I'd like the entries repeated exactly, pictures omitted.

--- START ---

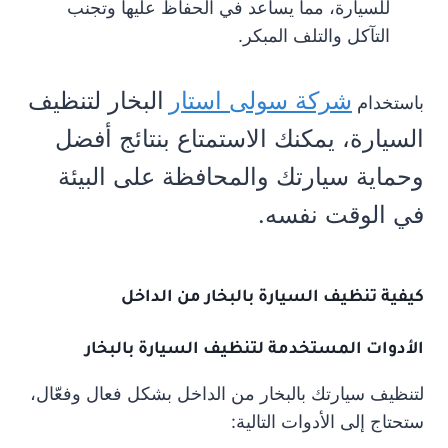
للسيارة، مما يساعد في الحفاظ عليها وتجنب
التآكل والتلف المبكر.
شركة سولى استار
البخار لتنظيف
باستخدام
السيارة، يمكنك الاستمتاع بنتائج أفضل
وحماية سيارتك والمحافظة على البيئة
في الوقت نفسه.
كيفية تنظيف السيارة بالبخار من الداخل
الأدوات المستخدمة لتنظيف السيارة بالبخار
لتنظيف سيارتك بالبخار من الداخل بشكل فعال وفعّال،
ستحتاج إلى الأدوات التالية:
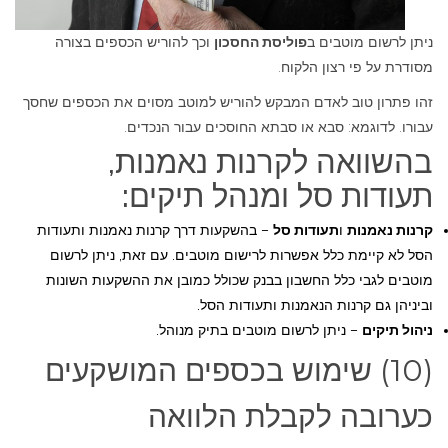
ניתן לרשום מוטבים ב
פוליסת החסכון
וכך להוריש הכספים בצורה
מסודרת על פי רצון הלקוח.
זהו פתרון טוב לאדם המבקש להוריש למוטב מסוים את הכספים שחסך
עבורו. לדוגמא: סבא או סבתא החוסכים עבור הנכדים.
בהשוואה לקרנות נאמנות,
תעודות סל ומנהל תיקים:
קרנות נאמנות
ו
תעודות סל
– בהשקעות דרך קרנות נאמנות ותעודות
הסל לא קיימת כלל אפשרות לרישום מוטבים. עם זאת, ניתן לרשום
מוטבים לגבי כלל החשבון בבנק שכולל כמובן את ההשקעות השונות
וביניהן גם קרנות הנאמנות ותעודות הסל.
ניהול תיקים
– ניתן לרשום מוטבים בתיק מנוהל.
(10) שימוש בכספים המושקעים
כערובה לקבלת הלוואה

--- END ---

### Answer space
للسيارة، مما يساعد في الحفاظ عليها وتجنب
التآكل والتلف المبكر.
شركة سولى استار
البخار لتنظيف
باستخدام
السيارة، يمكنك الاستمتاع بنتائج أفضل
وحماية سيارتك والمحافظة على البيئة
في الوقت نفسه.
كيفية تنظيف السيارة بالبخار من الداخل
الأدوات المستخدمة لتنظيف السيارة بالبخار
لتنظيف سيارتك بالبخار من الداخل بشكل فعال وفعّال،
ستحتاج إلى الأدوات التالية:
ניתן לרשום מוטבים ב
פוליסת החסכון
וכך להוריש הכספים בצורה
מסודרת על פי רצון הלקוח.
זהו פתרון טוב לאדם המבקש להוריש למוטב מסוים את הכספים שחסך
עבורו. לדוגמא: סבא או סבתא החוסכים עבור הנכדים.
בהשוואה לקרנות נאמנות,
תעודות סל ומנהל תיקים:
קרנות נאמנות
ו
תעודות סל
– בהשקעות דרך קרנות נאמנות ותעודות
הסל לא קיימת כלל אפשרות לרישום מוטבים. עם זאת, ניתן לרשום
מוטבים לגבי כלל החשבון בבנק שכולל כמובן את ההשקעות השונות
וביניהן גם קרנות הנאמנות ותעודות הסל.
ניהול תיקים
– ניתן לרשום מוטבים בתיק מנוהל.
(10) שימוש בכספים המושקעים
כערובה לקבלת הלוואה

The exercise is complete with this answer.